To start working with the principles, Clemente recommends reciting them in the morning and at night. You can think of them as a mantra, prayer, intention, or affirmation—whatever aligns with your spiritual identity. Reiki isn’t connected to any religion and instead serves as a complement to each individual’s existing practices.

“Reiki is just going back to our innate state, which is love,” says Clemente. “Our pure state is love.” When we live our lives in alignment with the Five Reiki Principles, we are acting from that pure state.
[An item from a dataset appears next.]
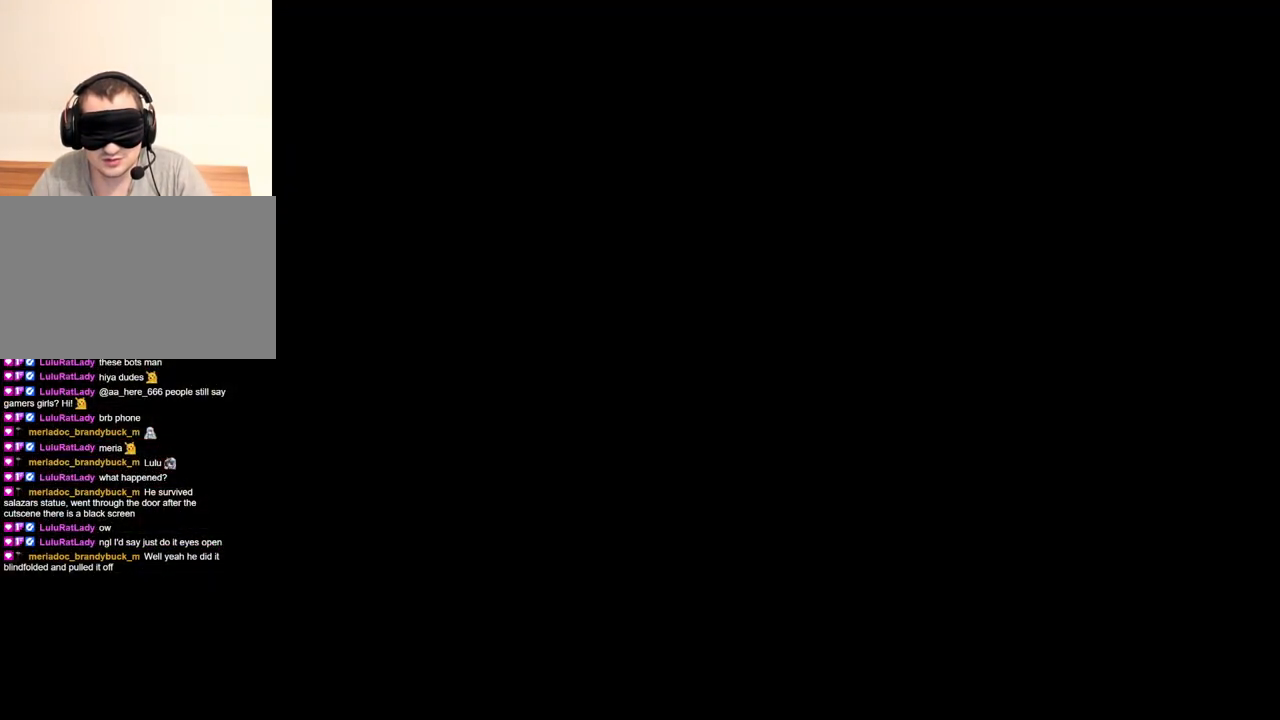
{"keys": [], "mouse": [], "events": []}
Reiki to Support Relationship Vulnerability

Clemente emphasizes the importance of taking one’s practice moment by moment and day by day: We’re human, and it’s natural for conflicts and obstacles to present themselves. It’s also natural for us to experience discomfort as we transition out of reactivity and into intentionality. Doing so requires more vulnerability, and choosing vulnerability isn’t always easy. The phrase “Just for today” is just as important as any one principle. It reminds us to be in the present moment, and that every moment is a new opportunity to practice.

In challenging moments with others, Clemente reminds herself, “Just stay here in your light. Blast out love. Stay in your truth.”

Being able to project love even when we’re in conflict is a practiced skill that becomes easier for us to tap into when we’re regularly receiving Reiki or regularly participating in practices that help us connect with and nourish our spiritual centers.

Putting Love into Action with Reiki

Clemente offers another exercise that makes the process more tangible. “The question that people can ask themselves is, ‘What do I want to see for humanity? For a friend? For a loved one?’ Most likely it's going to be peace, love, joy; all of those things are at a higher vibration.”

Then, with that wish in mind, we can take it upon ourselves to be a vessel that facilitates those things for others. The point, however, isn’t to overwhelm ourselves. “Take it one day at a time,” says Clemente. “Even a half a day at a time.”

All of these intentions, principles, and practices hold power. Over time, even the half-days add up—as do the minutes carved out for yourself to do nothing other than lay on the Reiki table and receive.

“People will say, ‘Well, my family is wondering when my next Reiki session is,” says Clemente. “They observe.” It’s through these small graces and observations that changes occur—that Reiki energy is invited in and, in the process, creates more room for love and tenderness.